We were in Lymington/Keyhaven in Hampshire last weekend. We were parked on a road leading to the beach where we planned to stay overnight with one or two other vans doing the same.

About 9pm, still daylight, we could see some activity up ahead from the van about 100yds in front of us. We were intrigued until we realised what was happening.

The footpath at the side of the vans was raised and down the other side (away from the road) in full view of us and anyone else who happened to go past and very close to the footpath they started to dig a hole. Next thing out came the toilet tank and contents deposited in said hole!

There is a toilet block just 1 mile down the road I would have thought that might have been better than digging a hole next to a pubilc footpath.

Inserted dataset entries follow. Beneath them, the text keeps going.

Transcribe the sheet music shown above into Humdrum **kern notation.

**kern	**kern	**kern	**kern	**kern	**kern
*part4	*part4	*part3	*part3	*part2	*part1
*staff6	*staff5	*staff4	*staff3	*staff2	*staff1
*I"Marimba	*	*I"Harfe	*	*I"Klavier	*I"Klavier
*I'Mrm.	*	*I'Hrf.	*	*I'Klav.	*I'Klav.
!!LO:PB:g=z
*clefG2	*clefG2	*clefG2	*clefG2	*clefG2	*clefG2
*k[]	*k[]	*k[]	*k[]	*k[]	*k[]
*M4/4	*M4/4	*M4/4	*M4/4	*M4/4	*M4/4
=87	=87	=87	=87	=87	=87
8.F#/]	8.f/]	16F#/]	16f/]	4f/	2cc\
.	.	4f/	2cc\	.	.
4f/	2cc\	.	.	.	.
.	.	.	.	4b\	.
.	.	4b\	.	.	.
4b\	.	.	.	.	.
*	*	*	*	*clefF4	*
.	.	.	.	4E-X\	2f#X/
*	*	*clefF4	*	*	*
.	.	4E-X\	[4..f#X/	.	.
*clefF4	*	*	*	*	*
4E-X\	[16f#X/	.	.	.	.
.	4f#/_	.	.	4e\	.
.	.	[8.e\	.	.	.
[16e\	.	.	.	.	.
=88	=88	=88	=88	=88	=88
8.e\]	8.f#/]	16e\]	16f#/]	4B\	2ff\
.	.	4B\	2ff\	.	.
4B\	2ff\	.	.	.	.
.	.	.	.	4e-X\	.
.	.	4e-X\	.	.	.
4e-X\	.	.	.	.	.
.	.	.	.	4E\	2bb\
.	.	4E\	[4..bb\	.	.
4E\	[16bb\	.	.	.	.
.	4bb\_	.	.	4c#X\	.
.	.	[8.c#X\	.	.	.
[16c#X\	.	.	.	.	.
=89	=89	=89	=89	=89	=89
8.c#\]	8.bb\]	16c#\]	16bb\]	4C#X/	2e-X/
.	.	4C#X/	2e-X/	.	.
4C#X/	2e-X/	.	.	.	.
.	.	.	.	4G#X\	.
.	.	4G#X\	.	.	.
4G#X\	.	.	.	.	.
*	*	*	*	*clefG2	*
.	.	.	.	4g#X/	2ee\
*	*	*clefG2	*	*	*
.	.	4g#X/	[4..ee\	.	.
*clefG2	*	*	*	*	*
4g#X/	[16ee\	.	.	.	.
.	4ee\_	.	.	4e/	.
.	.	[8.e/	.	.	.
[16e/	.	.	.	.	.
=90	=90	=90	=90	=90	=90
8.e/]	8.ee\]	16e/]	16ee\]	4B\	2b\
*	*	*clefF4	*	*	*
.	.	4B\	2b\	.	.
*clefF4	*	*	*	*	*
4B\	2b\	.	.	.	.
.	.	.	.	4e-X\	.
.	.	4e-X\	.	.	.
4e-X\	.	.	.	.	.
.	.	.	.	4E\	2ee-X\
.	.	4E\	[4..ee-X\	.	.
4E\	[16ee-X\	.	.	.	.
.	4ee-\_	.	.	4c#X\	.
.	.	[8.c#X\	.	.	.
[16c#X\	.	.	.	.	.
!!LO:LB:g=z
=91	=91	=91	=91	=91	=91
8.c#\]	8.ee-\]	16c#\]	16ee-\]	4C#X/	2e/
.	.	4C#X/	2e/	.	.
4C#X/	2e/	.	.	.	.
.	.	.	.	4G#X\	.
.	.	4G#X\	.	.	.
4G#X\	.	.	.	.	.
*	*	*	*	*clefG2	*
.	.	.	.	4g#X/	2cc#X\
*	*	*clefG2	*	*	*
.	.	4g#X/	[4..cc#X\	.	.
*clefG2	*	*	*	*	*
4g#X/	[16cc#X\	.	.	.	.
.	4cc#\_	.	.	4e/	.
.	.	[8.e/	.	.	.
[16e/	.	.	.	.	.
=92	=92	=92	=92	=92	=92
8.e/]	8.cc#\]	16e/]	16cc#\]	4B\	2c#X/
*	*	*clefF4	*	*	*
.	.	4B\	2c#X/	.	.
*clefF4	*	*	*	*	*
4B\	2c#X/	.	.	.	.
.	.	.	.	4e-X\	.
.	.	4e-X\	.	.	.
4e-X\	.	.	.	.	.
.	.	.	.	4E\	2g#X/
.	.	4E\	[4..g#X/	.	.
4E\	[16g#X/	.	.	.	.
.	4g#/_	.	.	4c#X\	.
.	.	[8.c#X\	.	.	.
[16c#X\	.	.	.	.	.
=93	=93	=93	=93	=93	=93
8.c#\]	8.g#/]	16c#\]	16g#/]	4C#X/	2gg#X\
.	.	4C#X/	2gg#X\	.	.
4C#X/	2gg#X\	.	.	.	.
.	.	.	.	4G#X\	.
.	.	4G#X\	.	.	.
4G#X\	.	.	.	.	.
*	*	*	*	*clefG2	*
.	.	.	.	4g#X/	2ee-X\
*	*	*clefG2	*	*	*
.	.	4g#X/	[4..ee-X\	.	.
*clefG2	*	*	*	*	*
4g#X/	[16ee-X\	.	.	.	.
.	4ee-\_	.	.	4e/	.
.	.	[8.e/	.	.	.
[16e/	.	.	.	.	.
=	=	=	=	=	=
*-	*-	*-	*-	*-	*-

I was shocked to say the least. Its a great place to park, no restrictions for motor caravans no parking meters or nonsense like that. How long will it be though before Motor caravans are banned if this is what is happening.

We enjoy wild parking when we can but when we need to empty our toilet or fill up with water then we go on a site and pay for the privilege.

Perhaps its just me but I would be keen to hear any one else's point of view on this.

Lindybell


----------



## Suenliam (Mar 22, 2006)

disgusting :x :x :x 

Why is this in the France touring bit? French toilets are much improved and although some French people do tend to use the countryside as a big toilet, I have never seen anyone there do such a thing. Perhaps this is a good enough reason to get disposal facilities about the countryside here?

Sue


----------



## Suenliam (Mar 22, 2006)

Just had another thought - if people could do such a thing I'm a bit surprised they even bothered to dig a hole first.

Sue


----------



## erneboy (Feb 8, 2007)

Not that I would do it but I remember reading in a leaflet from one of the clubs that this was OK, Alan


----------



## peedee (May 10, 2005)

It is quite a common practice on rallies in farmers fields if there is not another alternative. And as for fulltimers on the canals they dump it by the tow path all the time if they are using casette toilets and have no holding tanks.

I think it is distasteful to do it by the side of a public path though and motorhomers have plenty of other altenatives available to them.

peedee


----------



## lindybell (Jun 9, 2007)

Sorry put it in French touring by mistake. Think someone has corrected it for me now, thank you.


----------



## hogan (Oct 31, 2006)

You should have taken his reg number and posted it on here.


----------



## Carl_n_Flo (May 10, 2005)

Agree, that in this 'modern' age and with the facilities available to us, that this should not need to happen.............however (as has already been said) it is still quite common on rally fields in remote places, and was accepted practice in the early days of motorcaravanning (60's and 70's).

At least they dug a hole and not just tipped it into a bush!!!!

Carl


----------



## Oscarmax (Mar 3, 2011)

We have seen this before at Micheal Woods motorway services, some morons had been emptying there cassette on the verges by the caravan parking area.


----------



## grizzlyj (Oct 14, 2008)

Hi

I have read that in soil, with all the "bugs" in the topsoil 1' down is the best and it will get broken down quickly. Sand has less things living in it so 3' down is required, having burnt the loo roll and of course no chemicals.

That close is inconsiderate though.

8O


----------



## pneumatician (May 1, 2005)

Standard practice on Scout Camps, probably the armed forces too.

The "george" pit is much deeper than 12" though as I recall more like 36". Kids used to love digging the "George".


Steve


----------



## mandyandandy (Oct 1, 2006)

As a Girl Guide many years ago it was one of the first tasks when we arrived was to dig the trench and pitch the loo tent over the top of it. 

Last year on a CC&C rally we stayed on a children's play farm and the farmer had got his digger and took out a shallow patch (not far from stewards much to there dismay) for everyone to drop their loo tanks into and he said he would just cover it up when we had gone. 

As long as the hole was deep enough for anything not to resurface then I suppose it wouldn't do too much harm. Couldn't do it myself, even on the rally I couldn't, brought it home to empty. :roll: :roll: 

Mandy


----------